I don't know - but just like it's one of the great truths of comedy that farts are funny, a shot to the nuts is almost always hilarious. (The exception being when someone is genuinely hurt - that's never funny.)

Now, I know a bunch of guys - namely daogre, scottgardner and their pal Manu who have been giving each other slaps to the nuts for years. Why? No one knows. But from time to time, one of the just fires off a shot to the sack, and while the victim inevitably curls in a fetal position around his precious, precious jewels and squeaking like a rat in a trap, everyone else has a hearty larf at his expense. Tales of Manu's legendary double-slap to a friend in high school still elicit such gales of hilarity that I actually cried the first time I heard the story. Why is this funny? I don't know. But it is. Some things are just a mystery, I suppose.

There are rules to "the game" (as it's called - perhaps to imbue it with more mystery than is its natural due; or more likely because no one has come up with anything better.) The first rule is - no one is in The Game until they take a shot at someone else. It's almost gentlemanly - the first one's free. After that, fair game! Well, now that I think about it, that's about the only rule. There's sort of an unspoken agreement that serious hits, kicks, or other blunt force trauma are out of bounds - though a hearty slap is entirely acceptable.

Now imagine my surprise when, after joining the cast, I found the lads there - who have no affiliation or connection with the folks out in the Valley also play The Game, using precisely the same rules, and under the same moniker. It's made rehearsal not just hard work, but also fraught with danger. Everyone walks around guarding his genitals - even on stage, while performing. It's gotten out of control - so much so that I just started wearing a cup to rehearsal. This has had a surprisingly liberating effect - where once I might have sidled past a friend, or covered myself with a script or carefully draped sweatshirt - now I stand free and easy, with my groin proudly exposed to the world without fear. (Well, not quite exposed. You know what I mean.) There have been some notable incidents in The Game - like when Frank entered into the festivities with a flying leap death-from-above nutshot to Renee that caused the latter to fall to the ground, making a sound not unlike a baloons squealing as it deflates. This shot was over-the-top, certainly far more fierce than would normally be acceptable. However, no one did anything because A: it was his freebie, and B: it was funny.

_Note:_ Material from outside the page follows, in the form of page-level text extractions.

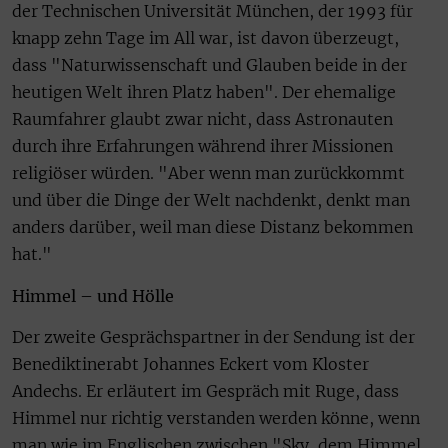
der Technischen Universität München, der 1993 für
knapp zehn Tage im All war, ist davon überzeugt,
dass "Naturwissenschaft und Glauben beide in der
heutigen Welt ihren Platz haben". Der ehemalige
Raumfahrer glaubt zwar nicht, dass Astronauten
durch ihre Erfahrungen während ihrer Missionen
religiöser würden. "Aber wenn man zurückkommt
und über die Dinge der Welt nachdenkt, denkt man
anders darüber, weil man diese Distanz bekommen
hat."
Himmel – und Hölle
Der zweite Gesprächspartner in der Sendung ist der
Benediktinerabt Johannes Eckert vom Kloster
Andechs. Er erläutert im Gespräch mit Ruge, dass
Himmel nur richtig verstanden werden könne, wenn
man wie im Englischen zwischen "Sky, dem Himmel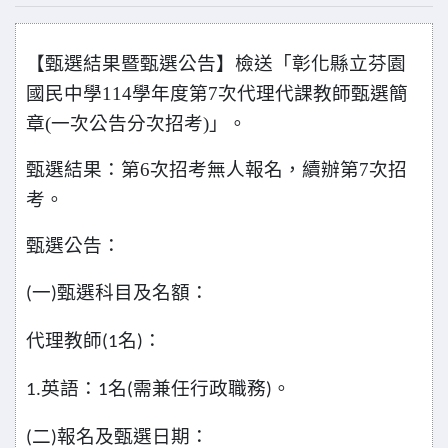
【甄選結果暨甄選公告】檢送「彰化縣立芬園
國民中學114學年度第7次代理代課教師甄選簡
章(一次公告分次招考)」。
甄選結果：第6次招考無人報名，續辦第7次招
考。
甄選公告：
一
甄選科目及名額：
(
)
代理教師
名
：
(1
)
英語：
名
需兼任行政職務
。
1.
1
(
)
二
報名及甄選日期：
(
)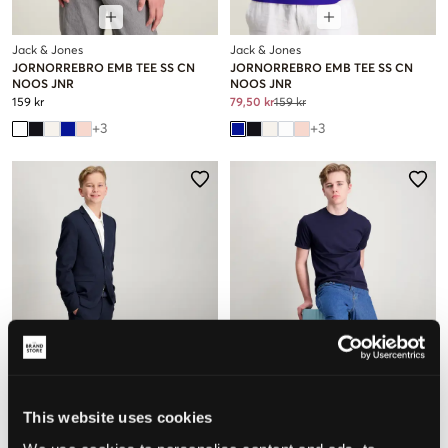
Jack & Jones
Jack & Jones
JORNORREBRO EMB TEE SS CN
JORNORREBRO EMB TEE SS CN
NOOS JNR
NOOS JNR
159 kr
79,50 kr
159 kr
+
3
+
3
This website uses cookies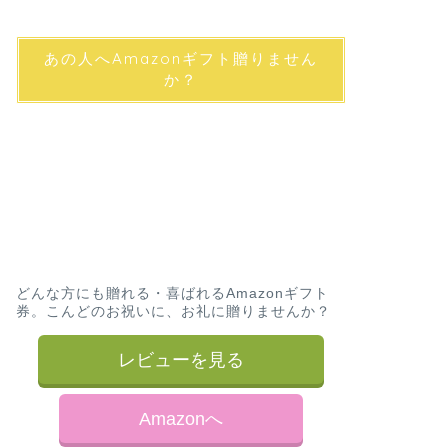
あの人へAmazonギフト贈りません
か？
どんな方にも贈れる・喜ばれるAmazonギフト
券。こんどのお祝いに、お礼に贈りませんか？
レビューを見る
Amazonへ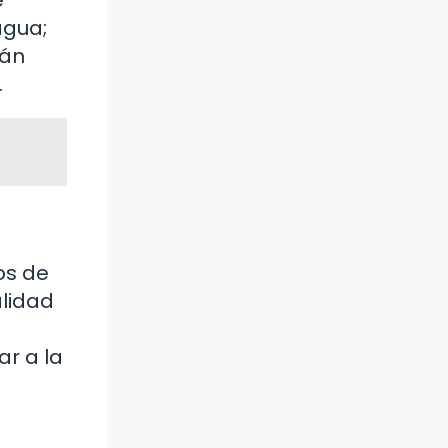
agua;
rán
.
os de
alidad
r a la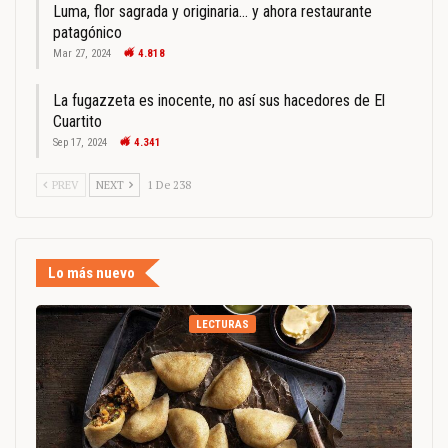
Luma, flor sagrada y originaria… y ahora restaurante
patagónico
Mar 27, 2024
4.818
La fugazzeta es inocente, no así sus hacedores de El
Cuartito
Sep 17, 2024
4.341
PREV
NEXT
1 De 238
Lo más nuevo
LECTURAS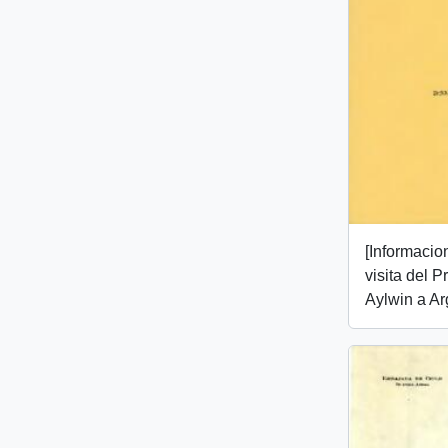
[Informacio
visita del P
Aylwin a Ar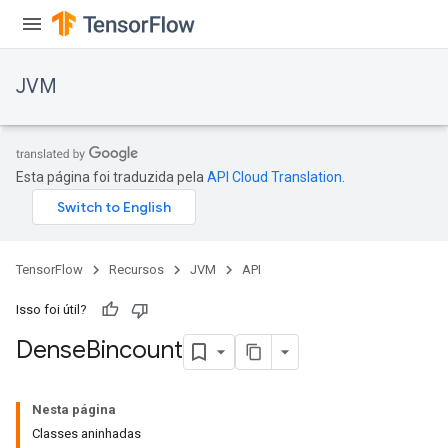
JVM
Esta página foi traduzida pela
API Cloud Translation
.
TensorFlow
Recursos
JVM
API
Isso foi útil?
Dense
Bincount
Nesta página
Classes aninhadas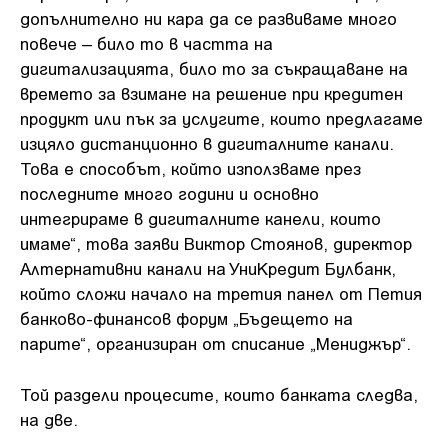
допълнително ни кара да се развиваме много
повече – било то в частта на
дигитализацията, било то за съкращаване на
времето за взимане на решение при кредитен
продукт или пък за услугите, които предлагаме
изцяло дистанционно в дигиталните канали.
Това е способът, който използваме през
последните много години и основно
интегрираме в дигиталните канели, които
имаме“, това заяви Виктор Стоянов, директор
Алтернативни канали на УниКредит Булбанк,
който сложи начало на третия панел от Петия
банково-финансов форум „Бъдещето на
парите“, организиран от списание „Мениджър“.
Той раздели процесите, които банката следва,
на две.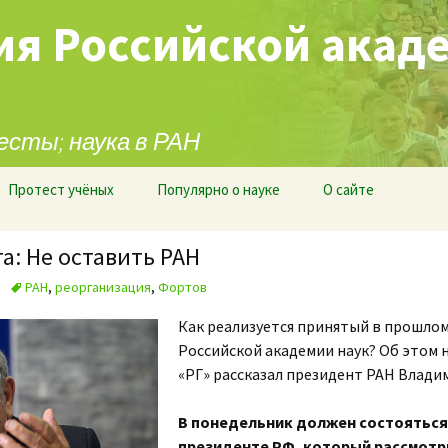
ия Российской акад
есты; наука в РАН
Протест учёных
Популярно о науке
О сайте
а: Не оставить РАН
РАН
,
реорганизация
,
Фортов
Как реализуется принятый в прошлом 
Российской академии наук? Об этом 
«РГ» рассказал президент РАН Влади
В понедельник должен состояться 
президенте РФ, который рассмот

Whenever another cast member falls prey to the temptation and enters the fray, people excitedly whisper to each other, "Did you hear? X is in The Game!" It's like another democrat announcing his candidacy for 2008. (Vote for Davy!) I don't understand this phenomenon - and why it's considered socially acceptable. That doesn't stop me from participating, mind you. I've checked with friends back on the East Coast - so far this is entirely a West Coast phenomenon. Maybe that's for the best.